(Saved data entries)
──────────
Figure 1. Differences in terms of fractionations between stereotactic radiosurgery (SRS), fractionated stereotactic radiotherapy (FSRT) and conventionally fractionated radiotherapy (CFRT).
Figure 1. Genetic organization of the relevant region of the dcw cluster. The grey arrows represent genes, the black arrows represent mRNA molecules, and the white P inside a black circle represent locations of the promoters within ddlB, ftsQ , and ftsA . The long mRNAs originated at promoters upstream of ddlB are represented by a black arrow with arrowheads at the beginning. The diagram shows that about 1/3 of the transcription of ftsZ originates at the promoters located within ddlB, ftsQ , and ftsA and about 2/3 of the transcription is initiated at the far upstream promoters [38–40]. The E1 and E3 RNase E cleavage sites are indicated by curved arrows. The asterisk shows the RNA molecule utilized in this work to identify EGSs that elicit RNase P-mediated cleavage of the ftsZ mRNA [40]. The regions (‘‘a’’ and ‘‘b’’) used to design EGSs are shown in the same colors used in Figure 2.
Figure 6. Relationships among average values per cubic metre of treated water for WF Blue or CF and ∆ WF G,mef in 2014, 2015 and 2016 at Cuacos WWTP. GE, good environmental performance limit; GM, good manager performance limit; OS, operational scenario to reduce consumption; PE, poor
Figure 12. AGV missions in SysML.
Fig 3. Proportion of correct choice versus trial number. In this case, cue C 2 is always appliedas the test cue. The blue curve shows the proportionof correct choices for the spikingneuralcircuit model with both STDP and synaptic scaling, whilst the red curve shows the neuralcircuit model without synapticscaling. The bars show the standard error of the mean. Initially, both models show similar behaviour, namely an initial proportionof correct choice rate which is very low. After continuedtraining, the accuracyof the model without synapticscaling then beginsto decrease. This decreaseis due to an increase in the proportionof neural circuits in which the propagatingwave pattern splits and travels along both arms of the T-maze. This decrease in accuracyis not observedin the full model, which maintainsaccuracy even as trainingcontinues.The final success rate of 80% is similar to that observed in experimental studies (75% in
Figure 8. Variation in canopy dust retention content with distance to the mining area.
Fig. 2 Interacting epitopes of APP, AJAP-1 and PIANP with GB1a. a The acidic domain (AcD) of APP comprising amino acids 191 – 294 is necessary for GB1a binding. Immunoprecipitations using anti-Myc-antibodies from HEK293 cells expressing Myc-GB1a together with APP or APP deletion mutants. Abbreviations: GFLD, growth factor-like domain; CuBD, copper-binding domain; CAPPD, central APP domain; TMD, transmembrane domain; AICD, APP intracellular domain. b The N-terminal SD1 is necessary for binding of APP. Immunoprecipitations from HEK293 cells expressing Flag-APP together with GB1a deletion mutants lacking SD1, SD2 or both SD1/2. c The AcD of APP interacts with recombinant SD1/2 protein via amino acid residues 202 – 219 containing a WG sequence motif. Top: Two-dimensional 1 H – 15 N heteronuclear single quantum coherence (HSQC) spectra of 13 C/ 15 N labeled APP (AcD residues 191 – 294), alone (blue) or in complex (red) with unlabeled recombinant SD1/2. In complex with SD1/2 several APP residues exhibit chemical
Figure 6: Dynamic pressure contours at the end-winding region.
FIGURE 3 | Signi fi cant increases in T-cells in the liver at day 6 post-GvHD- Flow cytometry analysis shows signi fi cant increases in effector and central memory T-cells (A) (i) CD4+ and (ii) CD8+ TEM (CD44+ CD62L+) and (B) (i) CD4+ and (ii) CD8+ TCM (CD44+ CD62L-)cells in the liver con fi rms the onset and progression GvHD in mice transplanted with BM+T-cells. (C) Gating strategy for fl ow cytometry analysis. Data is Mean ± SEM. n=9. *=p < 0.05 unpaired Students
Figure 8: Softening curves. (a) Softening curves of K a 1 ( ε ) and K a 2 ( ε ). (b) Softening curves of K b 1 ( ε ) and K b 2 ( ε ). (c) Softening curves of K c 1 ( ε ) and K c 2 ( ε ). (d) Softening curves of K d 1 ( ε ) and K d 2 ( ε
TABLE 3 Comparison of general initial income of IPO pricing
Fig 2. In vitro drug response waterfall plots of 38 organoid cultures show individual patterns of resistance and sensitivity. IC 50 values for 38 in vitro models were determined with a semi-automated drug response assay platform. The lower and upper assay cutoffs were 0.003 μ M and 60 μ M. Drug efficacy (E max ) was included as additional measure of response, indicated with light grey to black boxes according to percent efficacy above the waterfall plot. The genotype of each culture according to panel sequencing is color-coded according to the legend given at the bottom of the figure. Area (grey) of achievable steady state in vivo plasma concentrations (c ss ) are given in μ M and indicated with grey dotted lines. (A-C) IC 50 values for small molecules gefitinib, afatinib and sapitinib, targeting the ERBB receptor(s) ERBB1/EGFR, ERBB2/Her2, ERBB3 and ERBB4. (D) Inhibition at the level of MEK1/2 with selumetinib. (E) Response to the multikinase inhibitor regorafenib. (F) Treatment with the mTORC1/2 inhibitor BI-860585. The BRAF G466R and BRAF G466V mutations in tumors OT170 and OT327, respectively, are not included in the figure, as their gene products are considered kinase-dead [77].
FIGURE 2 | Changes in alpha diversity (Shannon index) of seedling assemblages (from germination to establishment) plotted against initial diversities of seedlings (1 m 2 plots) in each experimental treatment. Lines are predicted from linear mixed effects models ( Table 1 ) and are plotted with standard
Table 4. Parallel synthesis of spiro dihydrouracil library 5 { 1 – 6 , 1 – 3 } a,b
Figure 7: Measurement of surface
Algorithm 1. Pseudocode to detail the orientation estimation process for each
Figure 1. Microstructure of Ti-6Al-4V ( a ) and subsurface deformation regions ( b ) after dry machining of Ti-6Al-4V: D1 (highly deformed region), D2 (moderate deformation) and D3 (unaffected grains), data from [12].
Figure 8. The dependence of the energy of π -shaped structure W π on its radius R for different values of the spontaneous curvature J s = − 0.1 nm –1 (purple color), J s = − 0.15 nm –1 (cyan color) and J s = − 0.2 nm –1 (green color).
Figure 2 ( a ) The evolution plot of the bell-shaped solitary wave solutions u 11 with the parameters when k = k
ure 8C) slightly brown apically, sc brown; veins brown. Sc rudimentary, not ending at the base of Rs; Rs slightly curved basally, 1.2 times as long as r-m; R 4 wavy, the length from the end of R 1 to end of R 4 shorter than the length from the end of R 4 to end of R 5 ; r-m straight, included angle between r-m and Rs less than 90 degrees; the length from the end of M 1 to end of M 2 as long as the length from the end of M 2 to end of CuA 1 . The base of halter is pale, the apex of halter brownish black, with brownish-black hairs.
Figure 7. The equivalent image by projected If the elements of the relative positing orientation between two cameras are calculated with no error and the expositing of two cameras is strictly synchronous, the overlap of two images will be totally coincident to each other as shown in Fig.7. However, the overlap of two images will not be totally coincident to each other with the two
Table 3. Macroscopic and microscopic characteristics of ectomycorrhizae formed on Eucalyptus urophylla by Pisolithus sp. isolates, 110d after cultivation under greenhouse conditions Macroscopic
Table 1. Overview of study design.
──────────
◆ **ASSIGNMENT**
Return only the lines between the one holding "Table 4. Parallel" and the one holding "Figure 8. The", inclusive, exactly as they appear above.

◆ **RESULT**
Table 4. Parallel synthesis of spiro dihydrouracil library 5 { 1 – 6 , 1 – 3 } a,b
Figure 7: Measurement of surface
Algorithm 1. Pseudocode to detail the orientation estimation process for each
Figure 1. Microstructure of Ti-6Al-4V ( a ) and subsurface deformation regions ( b ) after dry machining of Ti-6Al-4V: D1 (highly deformed region), D2 (moderate deformation) and D3 (unaffected grains), data from [12].
Figure 8. The dependence of the energy of π -shaped structure W π on its radius R for different values of the spontaneous curvature J s = − 0.1 nm –1 (purple color), J s = − 0.15 nm –1 (cyan color) and J s = − 0.2 nm –1 (green color).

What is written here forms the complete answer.